Red wine may be much more potent than was thought in extending human lifespan, researchers say in a new report that is likely to give impetus to the rapidly growing search for longevity drugs.
The study is based on dosing mice with resveratrol, an ingredient of some red wines. Some scientists are already taking resveratrol in capsule form, but others believe it is far too early to take the drug, especially using wine as its source, until there is better data on its safety and effectiveness.
The report is part of a new wave of interest in drugs that may enhance longevity. On Monday, Sirtris, a startup founded in 2004 to develop drugs with the same effects as resveratrol, completed its sale to GlaxoSmithKline for $720 million.
Sirtris is seeking to develop drugs that activate protein agents known in people as sirtuins.
“The upside is so huge that if we are right, the company that dominates the sirtuin space could dominate the pharmaceutical industry and change medicine,” Dr. David Sinclair of the Harvard Medical School, a co-founder of the company, said Tuesday.
Serious scientists have long derided the idea of life-extending elixirs, but the door has now been opened to drugs that exploit an ancient biological survival mechanism, that of switching the body’s resources from fertility to tissue maintenance. The improved tissue maintenance seems to extend life by cutting down on the degenerative diseases of aging.
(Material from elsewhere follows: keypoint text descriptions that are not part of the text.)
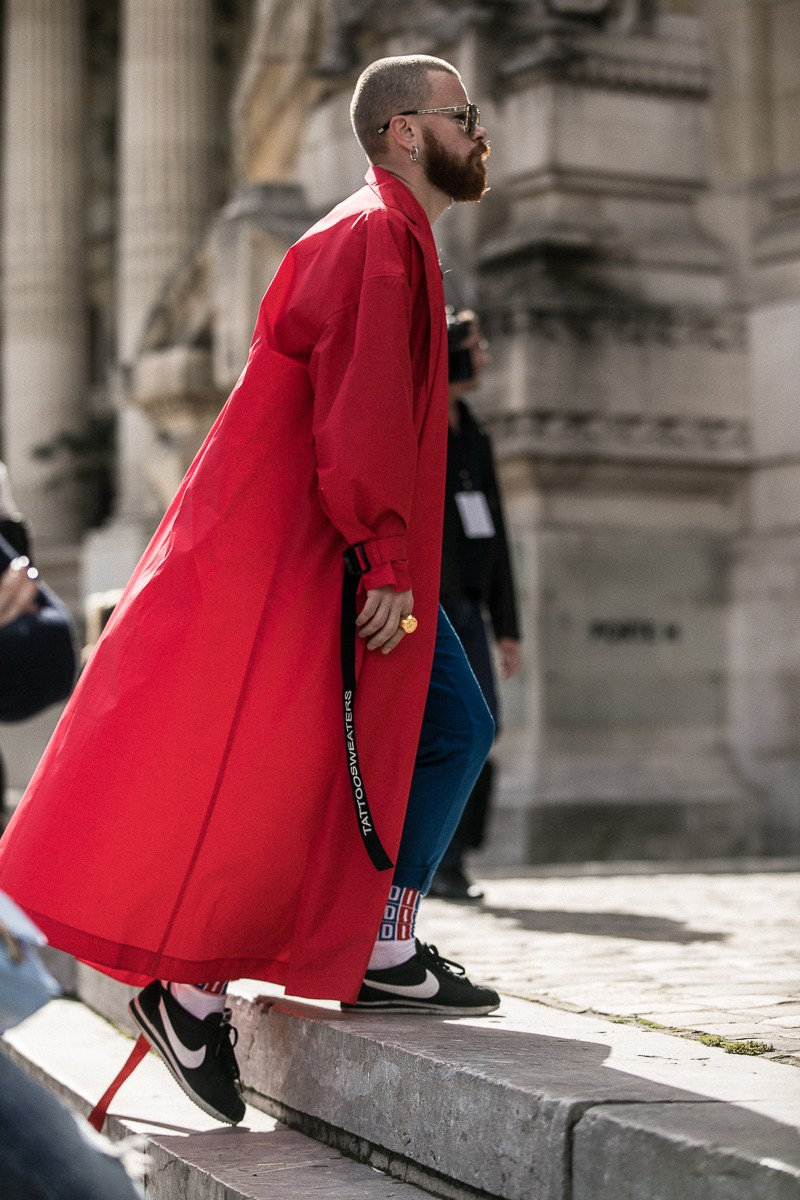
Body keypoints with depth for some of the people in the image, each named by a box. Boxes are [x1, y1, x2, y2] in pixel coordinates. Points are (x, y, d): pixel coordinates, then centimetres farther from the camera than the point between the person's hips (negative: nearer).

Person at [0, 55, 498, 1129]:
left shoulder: (398, 241, 18)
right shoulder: (373, 237, -14)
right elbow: (361, 410, -23)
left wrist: (397, 564, 21)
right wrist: (385, 562, -25)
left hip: (354, 550, 11)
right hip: (294, 549, -11)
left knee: (454, 730, 8)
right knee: (282, 768, -9)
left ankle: (382, 955, 11)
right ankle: (191, 986, 3)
The reflex can be prompted by a faminelike diet, known as caloric restriction, which extends the life of laboratory rodents by up to 30 percent but is far too hard for most people to keep to and in any case has not been proven to work in humans.
Research started nearly 20 years ago by Dr. Leonard Guarente of the Massachusetts Institute of Technology showed recently that the famine-induced switch to tissue preservation might be triggered by activating the body’s sirtuins. Dr. Sinclair, a former student of Dr. Guarente, then found in 2003 that sirtuins could be activated by some natural compounds, including resveratrol, previously known as just an ingredient of certain red wines.
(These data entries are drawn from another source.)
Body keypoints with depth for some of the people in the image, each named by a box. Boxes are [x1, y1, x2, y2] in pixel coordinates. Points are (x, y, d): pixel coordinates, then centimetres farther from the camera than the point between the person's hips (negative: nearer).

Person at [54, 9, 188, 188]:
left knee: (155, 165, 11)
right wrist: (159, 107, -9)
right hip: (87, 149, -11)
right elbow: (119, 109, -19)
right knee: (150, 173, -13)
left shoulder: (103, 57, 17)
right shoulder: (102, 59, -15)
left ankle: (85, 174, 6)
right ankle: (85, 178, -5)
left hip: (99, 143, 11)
Dr. Sinclair’s finding led in several directions. He and others have tested resveratrol’s effects in mice, mostly at doses far higher than the minuscule amounts in red wine. One of the more spectacular results was obtained last year by Dr. John Auwerx of the Institute of Genetics and Molecular and Cellular Biology in Illkirch, France. He showed that resveratrol could turn plain vanilla, couch-potato mice into champion athletes, making them run twice as far on a treadmill before collapsing.
The company Sirtris, meanwhile, has been testing resveratrol and other drugs that activate sirtuin. These drugs are small molecules, more stable than resveratrol, and can be given in smaller doses. In April, Sirtris reported that its formulation of resveratrol, called SRT501, reduced glucose levels in diabetic patients.
The company plans to start clinical trials of its resveratrol mimic soon. Sirtris’s value to GlaxoSmithKline is presumably that its sirtuin-activating drugs could be used to treat a spectrum of degenerative diseases, like cancer and Alzheimer’s, if the underlying theory is correct.
Separately from Sirtris’s investigations, a research team led by Tomas A. Prolla and Richard Weindruch, of the University of Wisconsin, reports in the journal PLoS One on Wednesday that resveratrol may be effective in mice and people in much lower doses than previously thought necessary. In earlier studies, like Dr. Auwerx’s of mice on treadmills, the animals were fed such large amounts of resveratrol that to gain equivalent dosages people would have to drink more than 100 bottles of red wine a day.
The Wisconsin scientists used a dose on mice equivalent to just 35 bottles a day. But red wine contains many other resveratrol-like compounds that may also be beneficial. Taking these into account, as well as mice’s higher metabolic rate, a mere four, five-ounce glasses of wine “starts getting close” to the amount of resveratrol they found effective, Dr. Weindruch said.
Resveratrol can also be obtained in the form of capsules marketed by several companies. Those made by one company, Longevinex, include extracts of red wine and of a Chinese plant called giant knotweed. The Wisconsin researchers conclude that resveratrol can mimic many of the effects of a caloric-restricted diet “at doses that can readily be achieved in humans.”